Revista Cultura y Ocio
Ramiro Pinilla Antonio B. el Ruso, ciudadano de tercera
Sé que vamos muy lejos. He oído hablar que otros hombres que han ido a Carmona andando tardaron dos meses. Dejamos atrás las últimas casas del pueblo. Luego pasamos Cardilla. En Robledal hacemos un alto para tomar un bocado: yo, pan con tocino, y ellos, pan con gallina. Me siento aparte y no me llaman. Tampoco me hablan mientras caminamos. Luego viene Robledal y luego Aguasvivas, y desde aquí empieza el mundo. No veo a Clara en la casa del juez. Sigo andando, sin dejar de mirar atrás, aunque sea por ver al juez. Es que siento ganas de volverme corriendo para pedirle que me encierre en su cuadra, que me tenga allí hasta que estos hombres se pierden de vista. Con los guardias nunca me he entendido, pero sí con el juez. Su obligación en decirme que no robe, pero yo sé que piensa que no es tan malo robar, pues él mismo me pide que robe para él.

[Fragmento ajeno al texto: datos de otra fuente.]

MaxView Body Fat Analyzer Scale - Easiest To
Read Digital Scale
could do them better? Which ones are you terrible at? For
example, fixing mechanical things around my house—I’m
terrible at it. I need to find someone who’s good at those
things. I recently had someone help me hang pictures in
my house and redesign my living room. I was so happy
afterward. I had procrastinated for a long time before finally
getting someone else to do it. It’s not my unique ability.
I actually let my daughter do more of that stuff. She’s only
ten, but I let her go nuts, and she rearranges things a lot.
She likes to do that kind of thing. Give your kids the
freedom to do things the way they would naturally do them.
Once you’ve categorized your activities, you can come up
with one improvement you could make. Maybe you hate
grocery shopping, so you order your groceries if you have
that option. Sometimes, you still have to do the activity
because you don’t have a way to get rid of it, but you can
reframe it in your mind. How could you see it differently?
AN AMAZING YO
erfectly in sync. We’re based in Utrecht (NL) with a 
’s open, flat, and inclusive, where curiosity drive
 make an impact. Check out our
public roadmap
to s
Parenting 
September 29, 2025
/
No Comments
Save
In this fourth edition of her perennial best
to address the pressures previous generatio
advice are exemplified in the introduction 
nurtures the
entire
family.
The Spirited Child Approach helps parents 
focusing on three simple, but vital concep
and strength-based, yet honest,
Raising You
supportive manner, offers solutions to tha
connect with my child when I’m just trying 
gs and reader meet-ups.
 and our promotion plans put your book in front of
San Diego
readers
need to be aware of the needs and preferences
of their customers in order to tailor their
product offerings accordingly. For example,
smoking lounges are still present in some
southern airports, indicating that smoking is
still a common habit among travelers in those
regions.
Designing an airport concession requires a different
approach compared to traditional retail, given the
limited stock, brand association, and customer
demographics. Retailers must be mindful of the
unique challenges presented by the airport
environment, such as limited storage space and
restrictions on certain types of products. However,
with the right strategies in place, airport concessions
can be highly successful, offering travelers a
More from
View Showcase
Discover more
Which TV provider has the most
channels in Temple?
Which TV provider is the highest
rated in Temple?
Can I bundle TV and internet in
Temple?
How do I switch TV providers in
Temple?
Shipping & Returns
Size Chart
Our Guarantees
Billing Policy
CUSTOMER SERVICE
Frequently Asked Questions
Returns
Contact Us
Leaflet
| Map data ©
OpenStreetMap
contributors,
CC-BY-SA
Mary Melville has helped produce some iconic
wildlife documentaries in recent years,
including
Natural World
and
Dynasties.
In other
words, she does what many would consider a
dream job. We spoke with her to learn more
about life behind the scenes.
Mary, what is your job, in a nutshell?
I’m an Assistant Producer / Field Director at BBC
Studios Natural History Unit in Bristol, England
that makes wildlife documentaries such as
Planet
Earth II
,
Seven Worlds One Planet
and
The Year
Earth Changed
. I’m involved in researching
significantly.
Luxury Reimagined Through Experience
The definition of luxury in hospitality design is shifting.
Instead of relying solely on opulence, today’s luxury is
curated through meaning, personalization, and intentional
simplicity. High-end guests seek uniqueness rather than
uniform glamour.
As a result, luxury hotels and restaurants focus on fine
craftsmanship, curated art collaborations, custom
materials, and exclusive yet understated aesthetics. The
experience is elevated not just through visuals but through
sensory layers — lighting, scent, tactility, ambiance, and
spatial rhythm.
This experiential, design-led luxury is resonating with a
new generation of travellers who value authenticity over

Es un buen hombre, el juez. Es el único que me llama Ruso en un tono de amigo. ¡Quiero volver, quiero estar en mi cueva del lago, aunque sea comiendo lagartos crudos!¡Quiero ver a Pedrón y a su banda, porque siempre me ayudan!¡Quiero bañarme desnudo en el lago!¡Quiero meter mi hierro en las cerraduras de las cantinas!¡Quiero que me sigan los guardias para dejarlos atrás por los montes que tan bien conozco!¡Quiero ver a Clara!¡Quiero ver a Trinidad, la hija de Daniel el de la viña, que no avisó a su padre cuando me vio robar una gallina! Pero dejo a mis espaldas la última casa conocida y el último campo conocido y entro en el mundo.